• EXTRACTED RECORDS
........

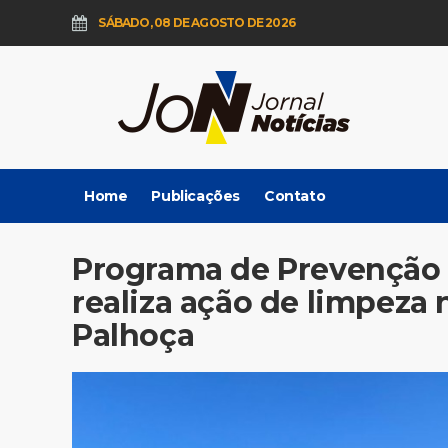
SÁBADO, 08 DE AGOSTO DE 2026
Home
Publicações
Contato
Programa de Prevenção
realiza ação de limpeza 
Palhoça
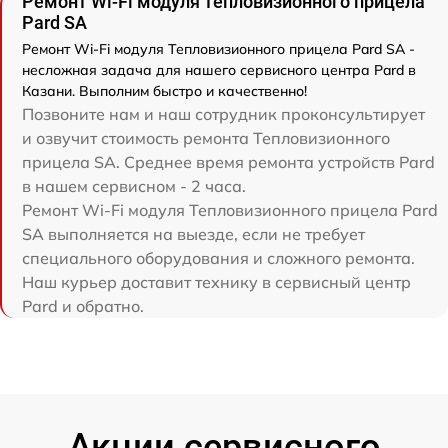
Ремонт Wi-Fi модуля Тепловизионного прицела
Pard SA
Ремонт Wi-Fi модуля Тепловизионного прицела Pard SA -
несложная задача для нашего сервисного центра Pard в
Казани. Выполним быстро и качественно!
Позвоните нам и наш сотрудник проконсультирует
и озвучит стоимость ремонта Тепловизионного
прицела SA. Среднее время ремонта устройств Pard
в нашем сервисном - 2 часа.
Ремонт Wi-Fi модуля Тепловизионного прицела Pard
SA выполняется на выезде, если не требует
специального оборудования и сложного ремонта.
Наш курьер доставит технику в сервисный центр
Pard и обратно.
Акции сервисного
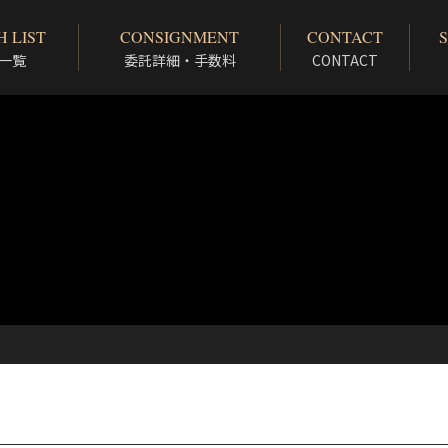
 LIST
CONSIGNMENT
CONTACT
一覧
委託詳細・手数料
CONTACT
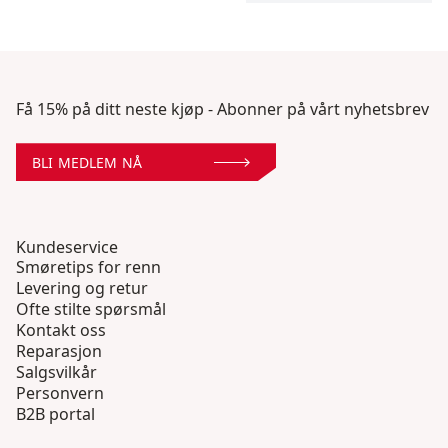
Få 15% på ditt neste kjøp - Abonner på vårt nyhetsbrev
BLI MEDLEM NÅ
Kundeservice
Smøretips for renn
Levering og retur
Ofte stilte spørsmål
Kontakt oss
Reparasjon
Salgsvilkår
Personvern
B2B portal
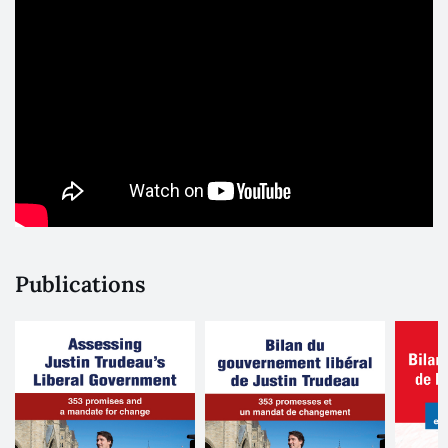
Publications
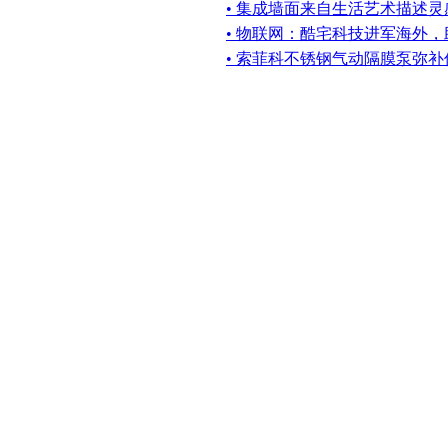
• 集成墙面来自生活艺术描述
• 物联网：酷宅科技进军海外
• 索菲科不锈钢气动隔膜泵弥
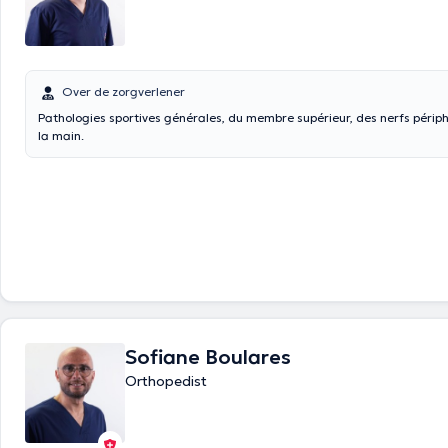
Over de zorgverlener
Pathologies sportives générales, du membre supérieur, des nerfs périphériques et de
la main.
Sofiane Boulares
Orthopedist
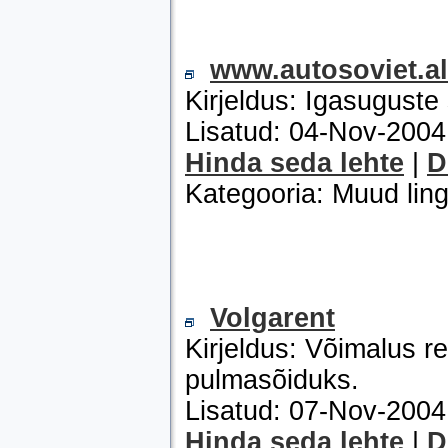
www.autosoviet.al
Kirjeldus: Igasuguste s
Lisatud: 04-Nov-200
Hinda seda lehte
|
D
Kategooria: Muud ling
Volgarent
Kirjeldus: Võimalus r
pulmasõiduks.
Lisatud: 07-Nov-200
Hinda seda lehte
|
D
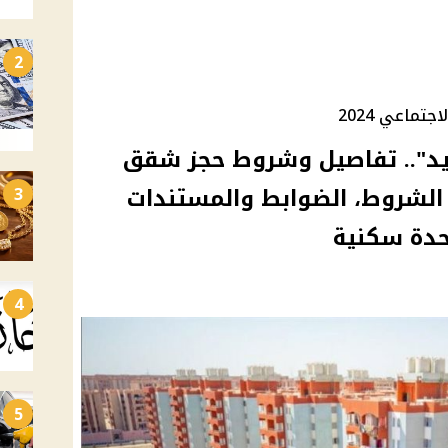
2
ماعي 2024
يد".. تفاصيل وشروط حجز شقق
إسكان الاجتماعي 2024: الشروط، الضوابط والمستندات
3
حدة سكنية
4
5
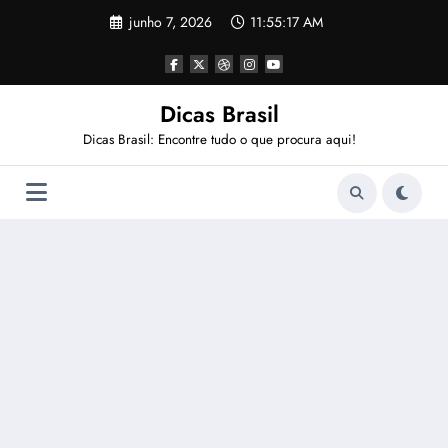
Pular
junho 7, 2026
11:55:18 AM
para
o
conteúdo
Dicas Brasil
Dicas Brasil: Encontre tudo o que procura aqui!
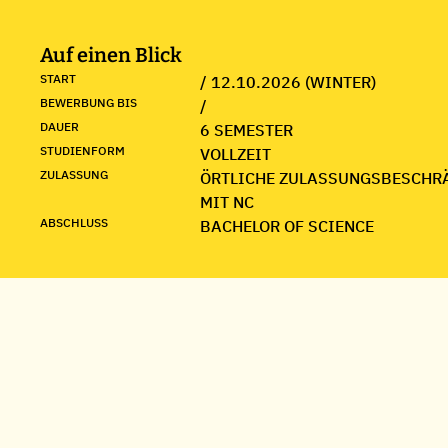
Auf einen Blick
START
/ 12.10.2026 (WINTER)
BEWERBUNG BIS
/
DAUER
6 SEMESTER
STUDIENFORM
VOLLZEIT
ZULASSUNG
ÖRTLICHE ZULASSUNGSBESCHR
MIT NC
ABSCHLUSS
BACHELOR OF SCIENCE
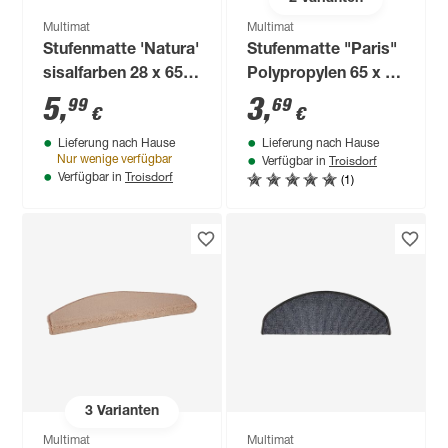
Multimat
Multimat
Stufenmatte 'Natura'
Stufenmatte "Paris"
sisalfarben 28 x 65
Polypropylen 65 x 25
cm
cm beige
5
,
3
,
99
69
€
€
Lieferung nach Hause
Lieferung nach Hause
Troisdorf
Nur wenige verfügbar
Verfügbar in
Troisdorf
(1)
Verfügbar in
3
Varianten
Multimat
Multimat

........

• EXERCISE REQUIREMENTS
Copy out the text read from all twelve records above, line for line and without changing anything. Leave the pictures out of your answer.

• EXERCISE SOLUTION
SÁBADO, 08 DE AGOSTO DE 2026
Home
Publicações
Contato
Programa de Prevenção
realiza ação de limpeza 
Palhoça
Ремонт Wi-Fi модуля Тепловизионного прицела
Pard SA
Ремонт Wi-Fi модуля Тепловизионного прицела Pard SA -
несложная задача для нашего сервисного центра Pard в
Казани. Выполним быстро и качественно!
Позвоните нам и наш сотрудник проконсультирует
и озвучит стоимость ремонта Тепловизионного
прицела SA. Среднее время ремонта устройств Pard
в нашем сервисном - 2 часа.
Ремонт Wi-Fi модуля Тепловизионного прицела Pard
SA выполняется на выезде, если не требует
специального оборудования и сложного ремонта.
Наш курьер доставит технику в сервисный центр
Pard и обратно.
Акции сервисного
 LIST
CONSIGNMENT
CONTACT
一覧
委託詳細・手数料
CONTACT
Få 15% på ditt neste kjøp - Abonner på vårt nyhetsbrev
BLI MEDLEM NÅ
Kundeservice
Smøretips for renn
Levering og retur
Ofte stilte spørsmål
Kontakt oss
Reparasjon
Salgsvilkår
Personvern
B2B portal
Publications
• 集成墙面来自生活艺术描述
• 物联网：酷宅科技进军海外
• 索菲科不锈钢气动隔膜泵弥
Over de zorgverlener
Pathologies sportives générales, du membre supérieur, des nerfs périphériques et de
la main.
Sofiane Boulares
Orthopedist
www.autosoviet.al
Kirjeldus: Igasuguste s
Lisatud: 04-Nov-200
Hinda seda lehte
|
D
Kategooria: Muud ling
Volgarent
Kirjeldus: Võimalus r
pulmasõiduks.
Lisatud: 07-Nov-200
Hinda seda lehte
|
D
2
ماعي 2024
يد".. تفاصيل وشروط حجز شقق
إسكان الاجتماعي 2024: الشروط، الضوابط والمستندات
3
حدة سكنية
4
5
Pular
junho 7, 2026
11:55:18 AM
para
o
conteúdo
Dicas Brasil
Dicas Brasil: Encontre tudo o que procura aqui!
Auf einen Blick
START
/ 12.10.2026 (WINTER)
BEWERBUNG BIS
/
DAUER
6 SEMESTER
STUDIENFORM
VOLLZEIT
ZULASSUNG
ÖRTLICHE ZULASSUNGSBESCHR
MIT NC
ABSCHLUSS
BACHELOR OF SCIENCE
Multimat
Multimat
Stufenmatte 'Natura'
Stufenmatte "Paris"
sisalfarben 28 x 65
Polypropylen 65 x 25
cm
cm beige
5
,
3
,
99
69
€
€
Lieferung nach Hause
Lieferung nach Hause
Troisdorf
Nur wenige verfügbar
Verfügbar in
Troisdorf
(1)
Verfügbar in
3
Varianten
Multimat
Multimat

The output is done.